FireEye explained in a new report that the state-sponsored APT41 group worked between January 20 and March 11 to target 75 customers with attacks on Citrix NetScaler/ADC, Cisco routers, and Zoho ManageEngine Desktop Central products.

Although the group appeared to be working from a pre-selected group of targets, victim organizations ranged from a huge sweep of verticals, including telecommunications, manufacturing, healthcare, government, oil & gas, higher education, defense, industrial, pharmaceutical, finance, high-tech, petrochemical, transportation, construction, utilities, media, non-profit, legal, real estate, and travel.
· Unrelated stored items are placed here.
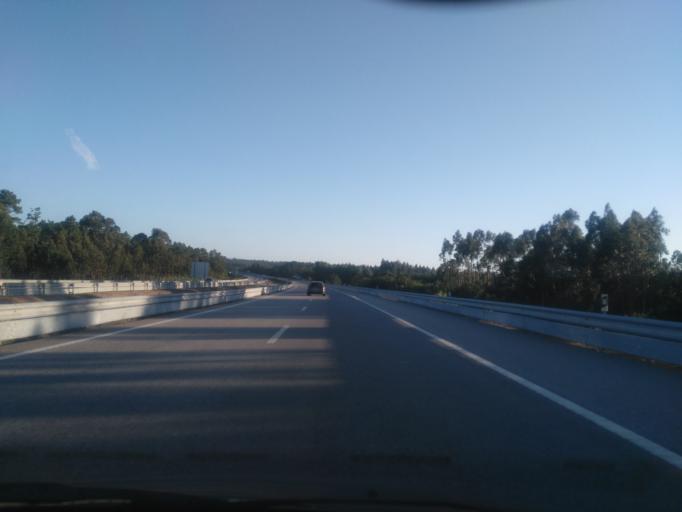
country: PT
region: Coimbra
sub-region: Figueira da Foz
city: Alhadas
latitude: 40.2085
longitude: -8.8134
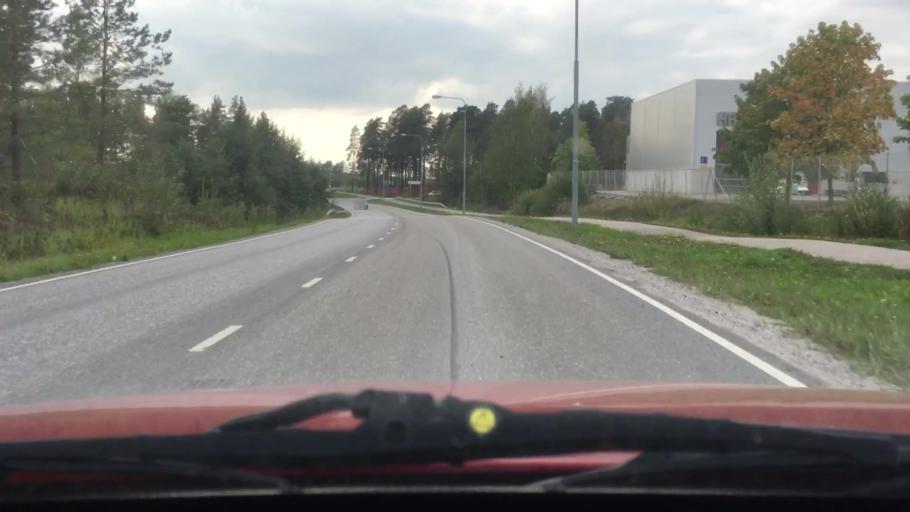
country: FI
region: Varsinais-Suomi
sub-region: Turku
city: Masku
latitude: 60.5490
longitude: 22.1300
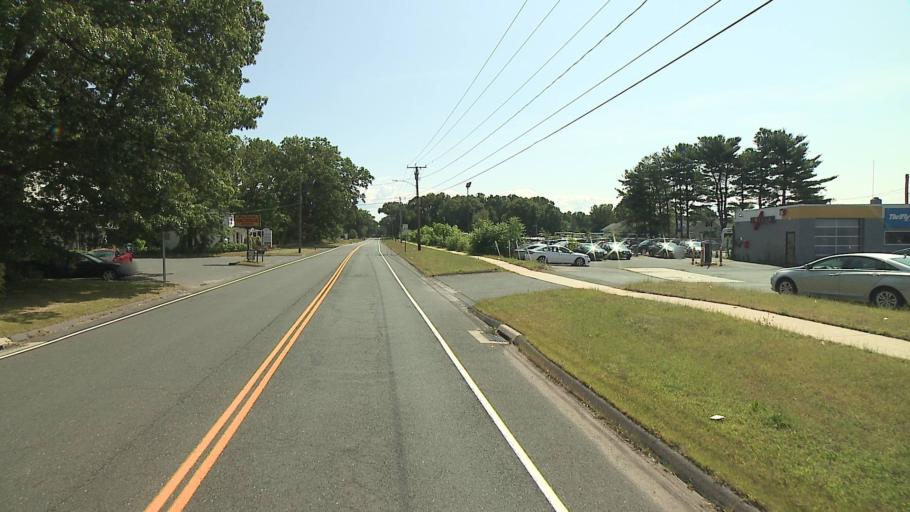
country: US
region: Connecticut
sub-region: Hartford County
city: Windsor Locks
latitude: 41.9294
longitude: -72.6691
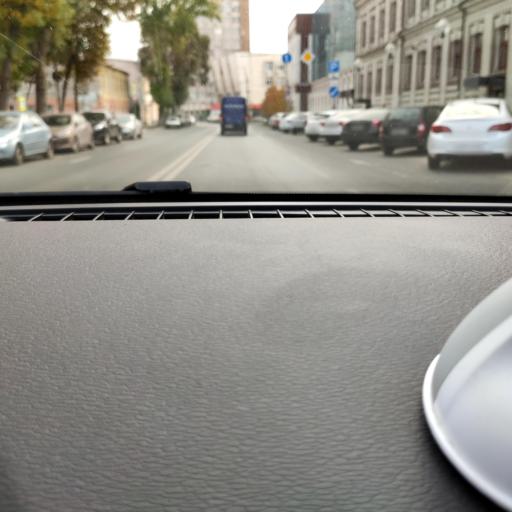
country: RU
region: Samara
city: Samara
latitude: 53.1872
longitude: 50.1151
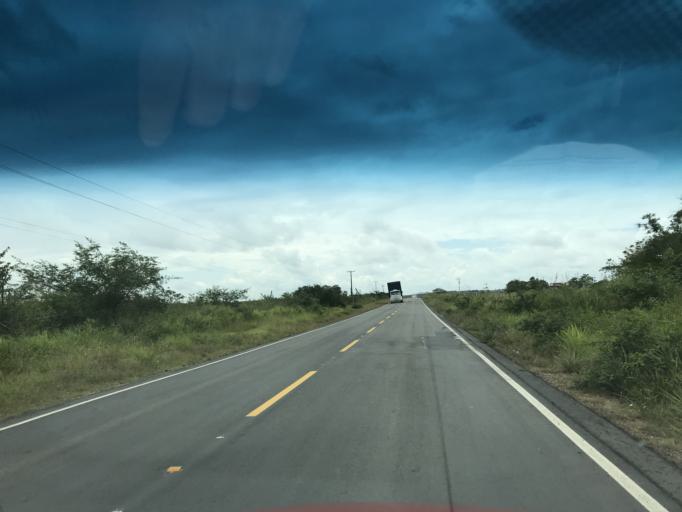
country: BR
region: Bahia
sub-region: Castro Alves
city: Castro Alves
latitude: -12.6828
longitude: -39.3062
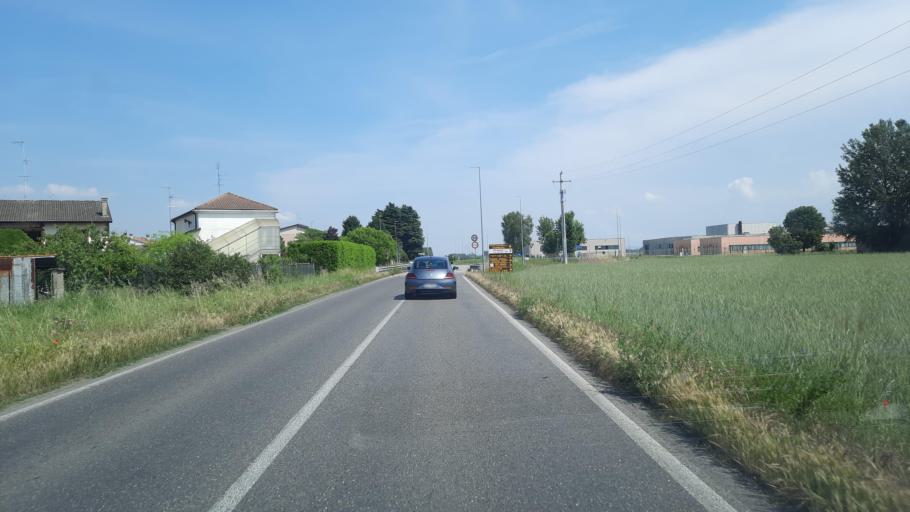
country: IT
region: Lombardy
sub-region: Provincia di Pavia
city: Carbonara al Ticino
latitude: 45.1627
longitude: 9.0639
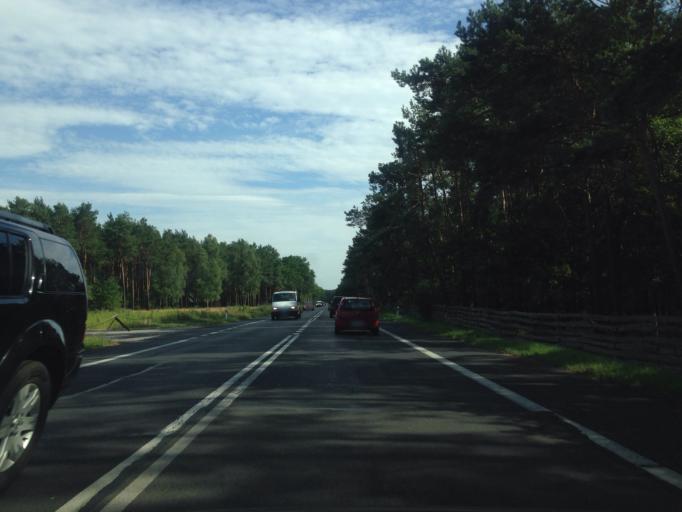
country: PL
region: Kujawsko-Pomorskie
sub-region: Powiat aleksandrowski
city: Aleksandrow Kujawski
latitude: 52.8937
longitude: 18.7299
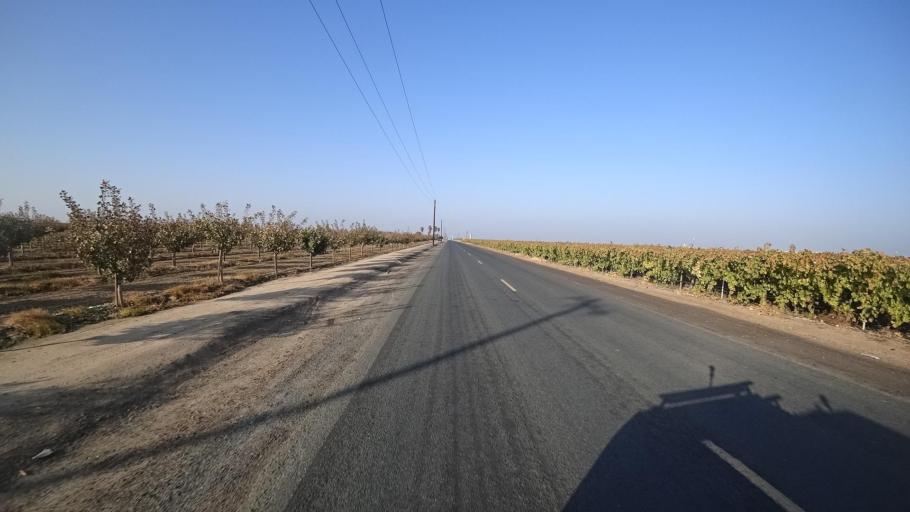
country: US
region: California
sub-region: Tulare County
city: Richgrove
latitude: 35.7906
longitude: -119.1388
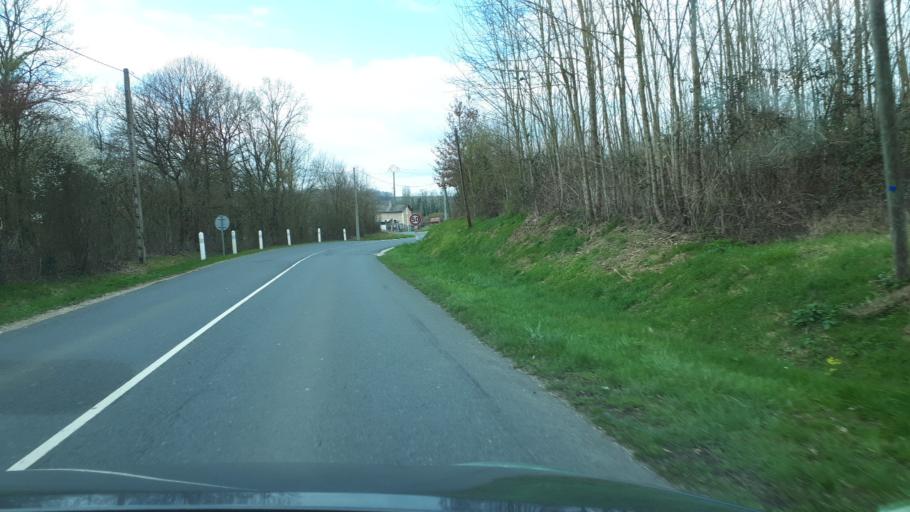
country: FR
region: Centre
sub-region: Departement du Loir-et-Cher
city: Villiers-sur-Loir
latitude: 47.7768
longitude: 0.9898
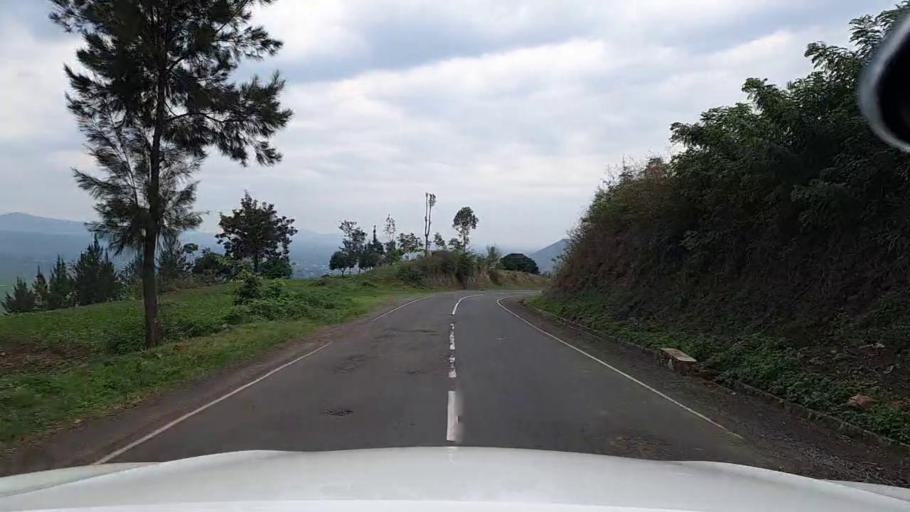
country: RW
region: Western Province
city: Cyangugu
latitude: -2.6714
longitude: 29.0038
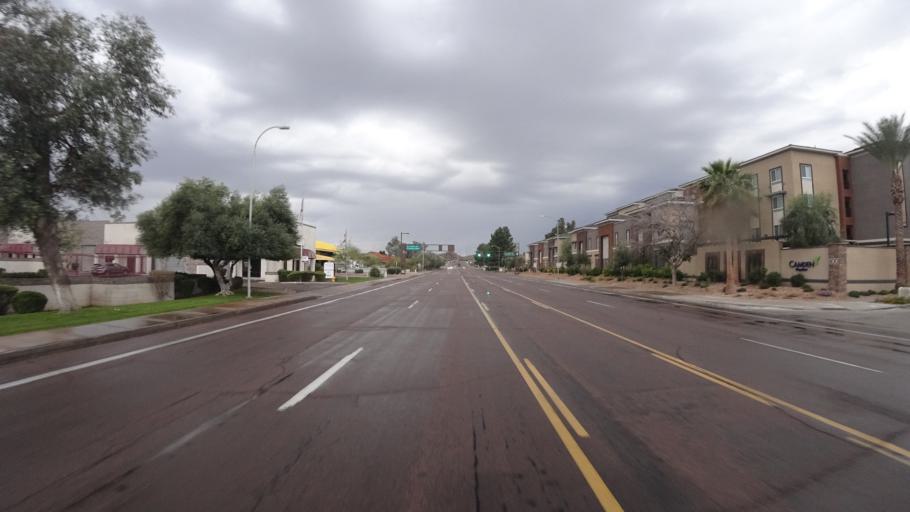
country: US
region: Arizona
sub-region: Maricopa County
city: Tempe Junction
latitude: 33.4402
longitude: -111.9274
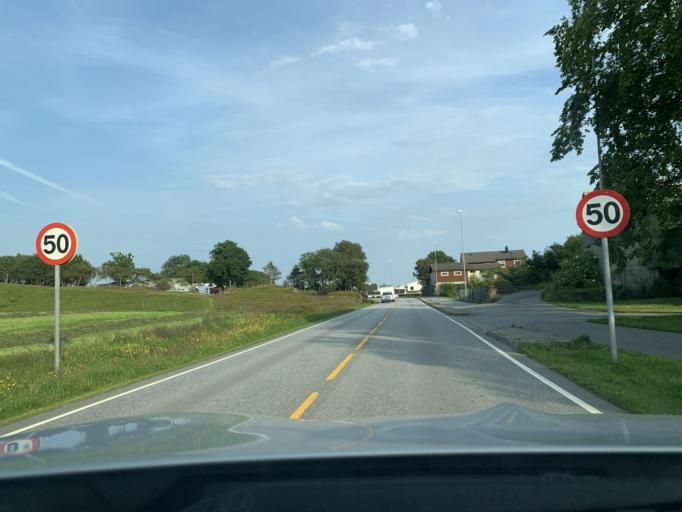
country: NO
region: Rogaland
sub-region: Time
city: Bryne
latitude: 58.7392
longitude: 5.6290
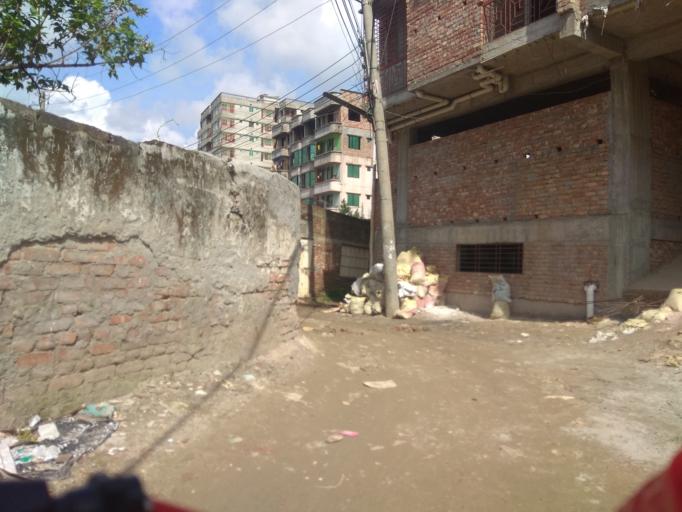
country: BD
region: Dhaka
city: Tungi
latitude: 23.8149
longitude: 90.3870
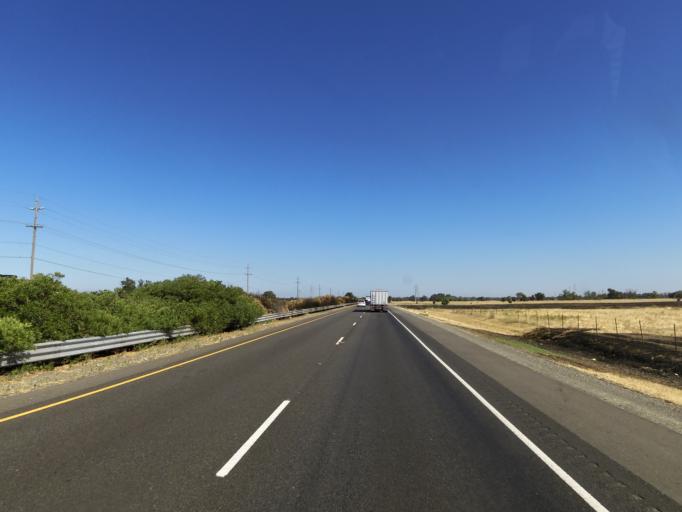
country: US
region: California
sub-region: Sacramento County
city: Galt
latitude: 38.3272
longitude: -121.3280
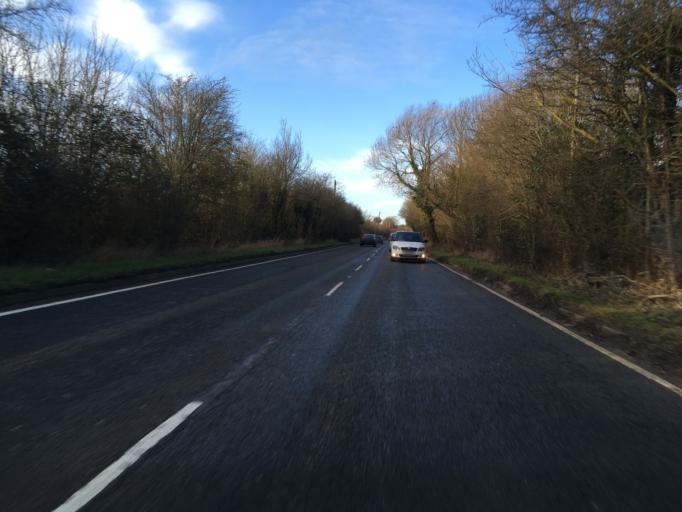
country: GB
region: England
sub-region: Warwickshire
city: Stratford-upon-Avon
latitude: 52.2134
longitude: -1.7265
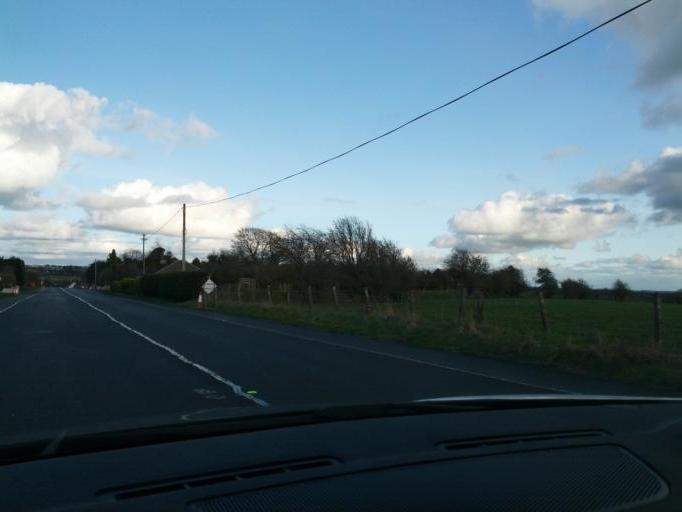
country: IE
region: Connaught
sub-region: Roscommon
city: Castlerea
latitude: 53.6902
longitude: -8.4205
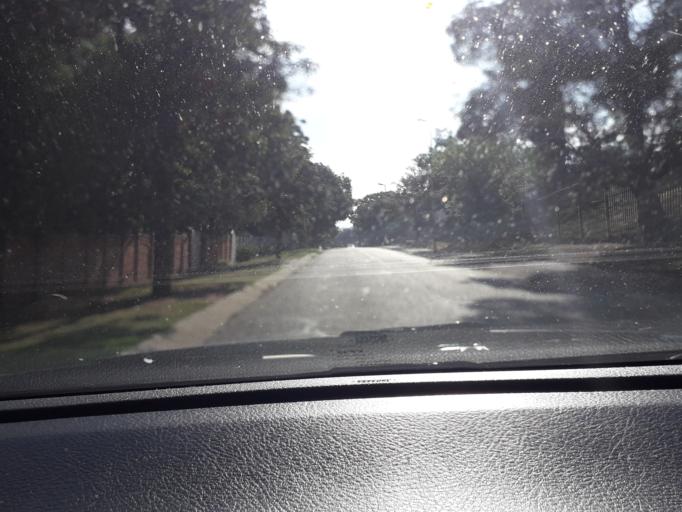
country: ZA
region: Gauteng
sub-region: City of Johannesburg Metropolitan Municipality
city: Modderfontein
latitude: -26.1225
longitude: 28.1296
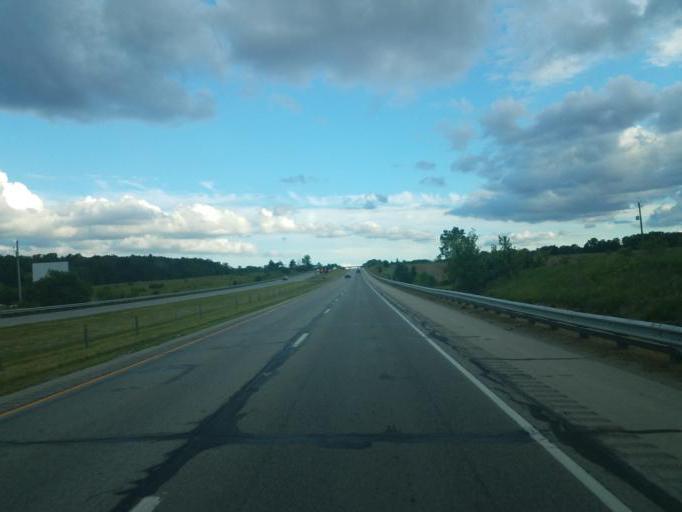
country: US
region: Indiana
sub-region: DeKalb County
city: Garrett
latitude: 41.2882
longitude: -85.0868
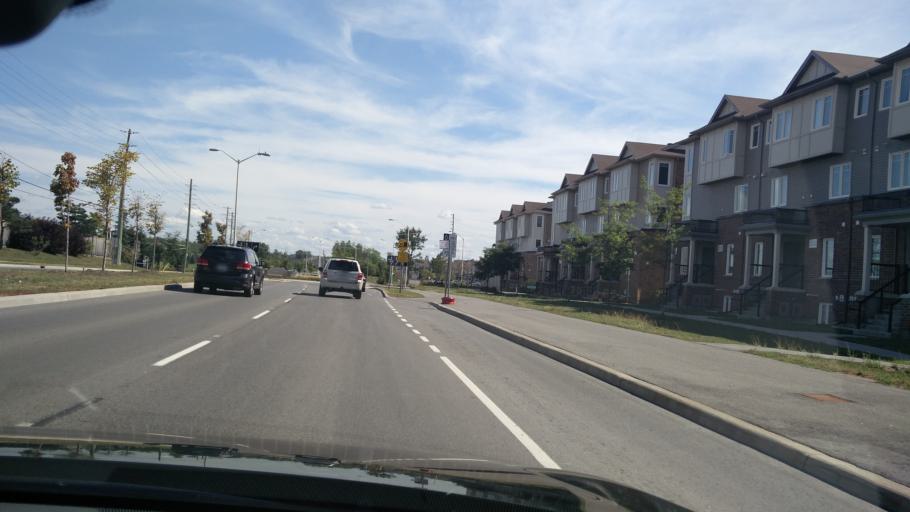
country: CA
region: Ontario
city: Bells Corners
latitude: 45.2575
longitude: -75.7294
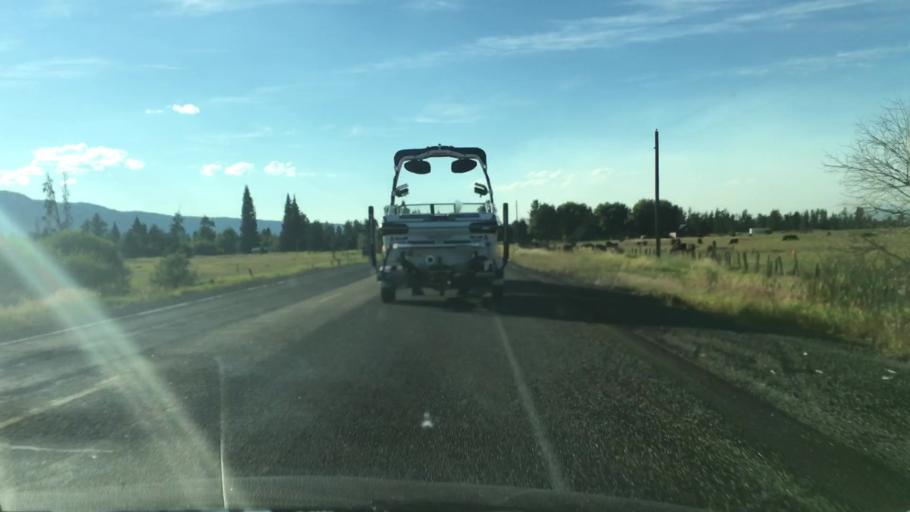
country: US
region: Idaho
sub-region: Valley County
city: McCall
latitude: 44.7221
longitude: -116.0689
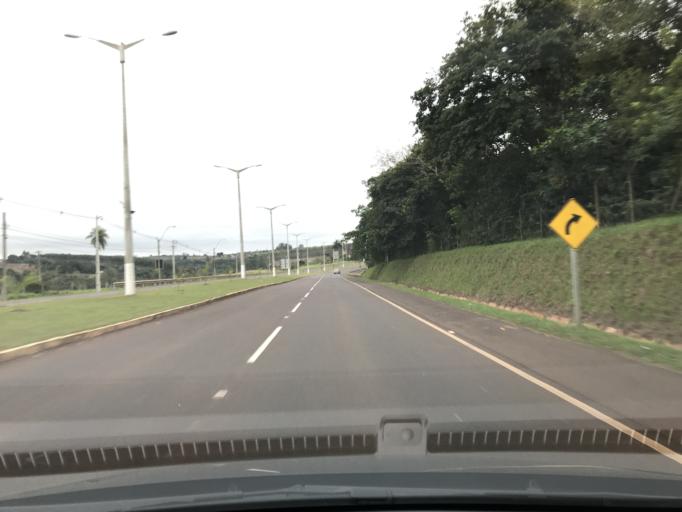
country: PY
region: Canindeyu
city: Salto del Guaira
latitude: -24.0227
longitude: -54.3249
Victims were located all over the globe, in the US, Canada, Switzerland, Philippines, Australia, UK, UAE, Finland, France, Malaysia, Denmark, Mexico, Qatar, Saudi Arabia, Sweden, Japan and Poland.

Their first target was Citrix ADC and Gateway devices exposed by the CVE-2019-19781 vulnerability. Although the CVE was only published on December 17 2019, it took the group less than a month to start exploiting it.

FireEye noted a lull in activity around the Chinese New Year holidays, and another drop off between February 2-19, which coincided with strict new Covid-19 quarantine measures in the country.

The group then went on to exploit a Cisco RV320 router at a telecoms firm on February 21, possibly using a Metasploit module combining CVE-2019-1653 and CVE-2019-1652.

APT41 was even quicker to exploit a new vulnerability (CVE-2020-10189) in the Zoho ManageEngine Desktop Central product. A PoC was published on March 5 and the group began attempting to exploit the CVE just three days later at over a dozen FireEye customers, resulting in the compromise of at least five of them.

The raids highlight the resourcefulness and agility of this particular APT group, said the vendor.

“While APT41 has previously conducted activity with an extensive initial entry, such as the trojanizing of Netsarang software, this scanning and exploitation has focused on a subset of our customers, and seems to reveal a high operational tempo and wide collection requirements for APT41,” it concluded.

“It is notable that we have only seen these exploitation attempts leverage publicly available malware such as Cobalt Strike and Meterpreter. While these backdoors are full featured, in previous incidents, APT41 has waited to deploy more advanced malware until they have fully understood where they were and carried out some initial reconnaissance.”

However, a FireEye spokesperson told Infosecurity that the motives for the campaign are still a mystery. APT41 is unusual in that previously it has been observed carrying out attacks for both traditional state-sponsored cyber-espionage and personal financial gain.